Dataset excerpts:
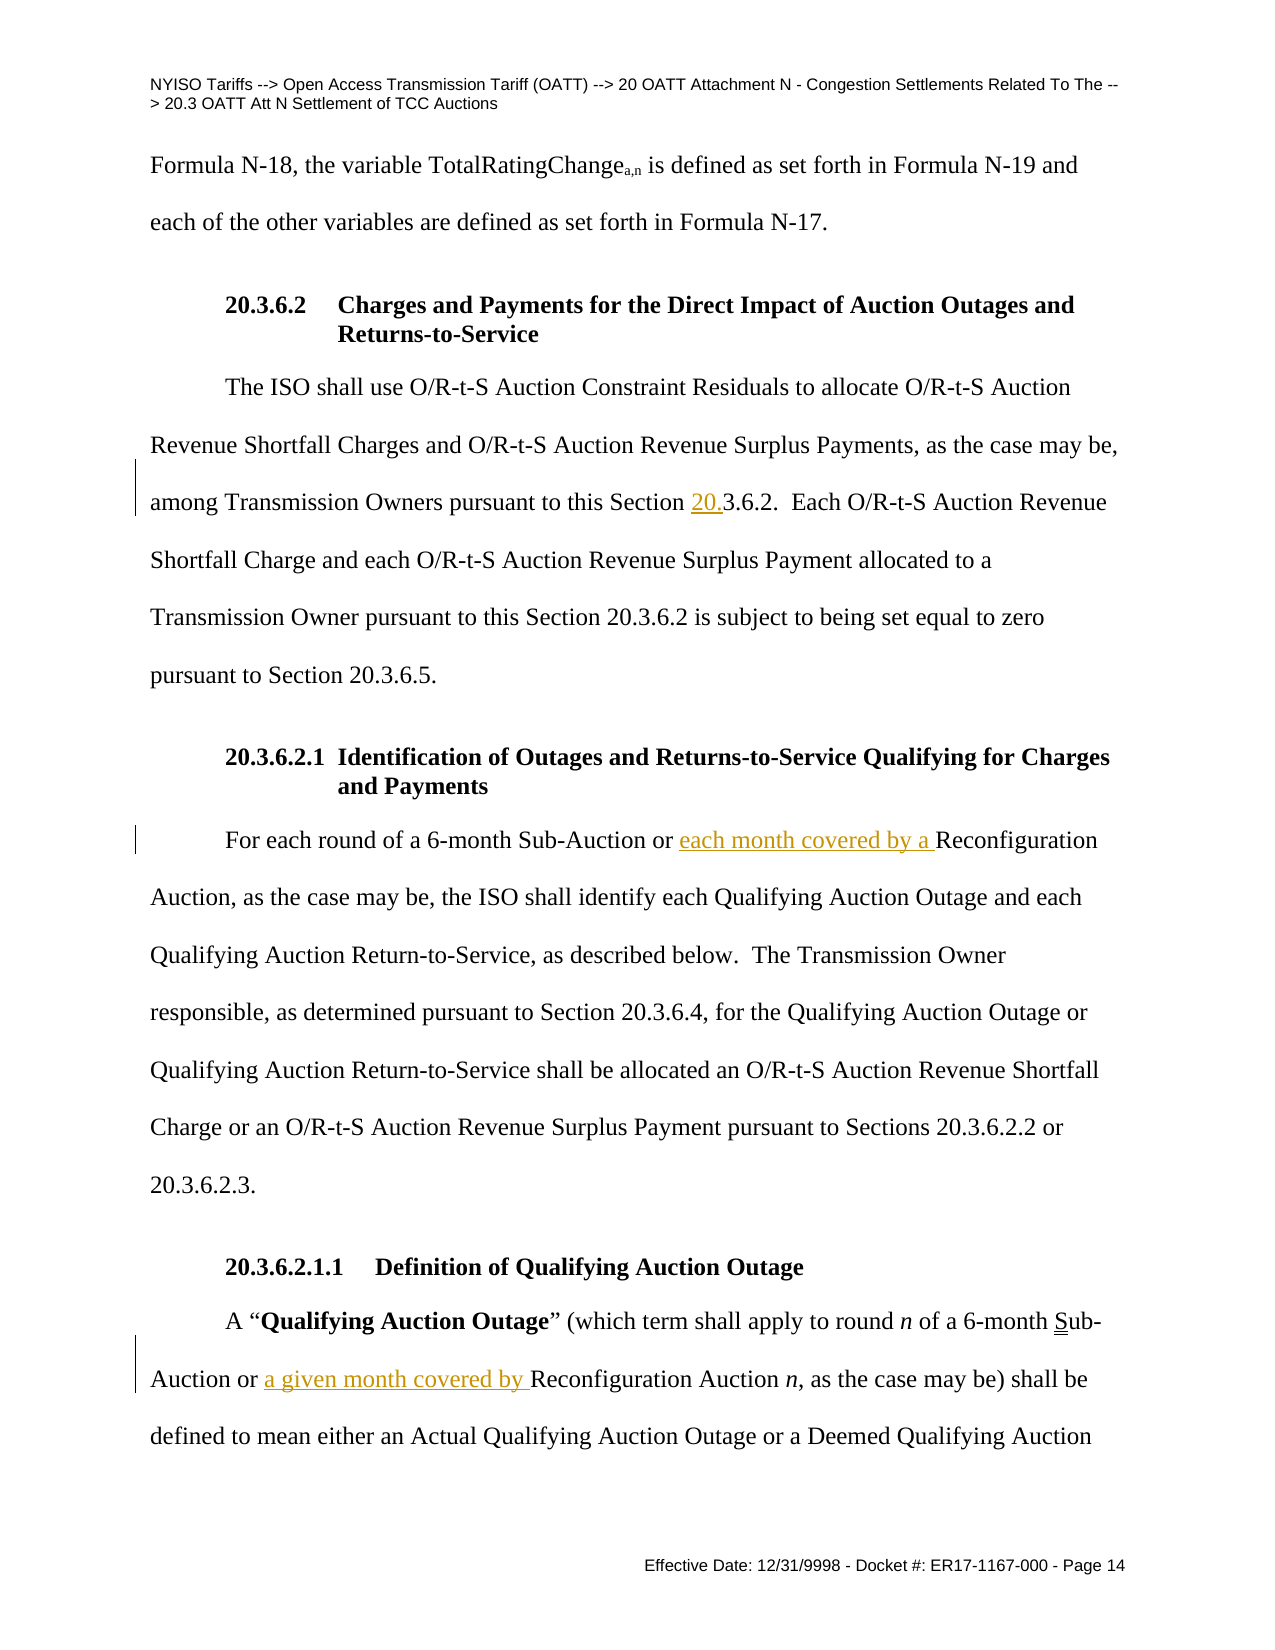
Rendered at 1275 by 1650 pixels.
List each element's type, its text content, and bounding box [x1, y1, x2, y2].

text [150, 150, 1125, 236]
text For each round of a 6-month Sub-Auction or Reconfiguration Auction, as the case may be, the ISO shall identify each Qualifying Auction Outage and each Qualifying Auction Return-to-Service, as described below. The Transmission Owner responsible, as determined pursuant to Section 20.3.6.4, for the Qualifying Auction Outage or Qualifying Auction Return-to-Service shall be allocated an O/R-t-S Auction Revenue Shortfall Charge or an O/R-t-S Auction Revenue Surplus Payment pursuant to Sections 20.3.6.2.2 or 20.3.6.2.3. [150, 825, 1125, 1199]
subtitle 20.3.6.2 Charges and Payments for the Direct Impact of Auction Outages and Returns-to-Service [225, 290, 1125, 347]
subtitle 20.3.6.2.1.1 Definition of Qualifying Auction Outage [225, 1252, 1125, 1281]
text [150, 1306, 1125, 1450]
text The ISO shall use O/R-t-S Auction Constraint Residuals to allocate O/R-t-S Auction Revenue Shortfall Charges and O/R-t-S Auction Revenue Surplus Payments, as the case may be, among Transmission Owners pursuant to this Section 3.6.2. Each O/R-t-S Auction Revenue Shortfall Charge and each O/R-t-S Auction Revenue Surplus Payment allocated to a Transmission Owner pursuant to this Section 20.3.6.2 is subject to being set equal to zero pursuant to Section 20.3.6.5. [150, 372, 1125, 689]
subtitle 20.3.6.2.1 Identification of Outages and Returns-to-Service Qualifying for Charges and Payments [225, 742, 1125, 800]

Problem statement: If a line holds the string "Outages", it counts; please state how many such lines there are in the data, with nothing more.

The completed task: 2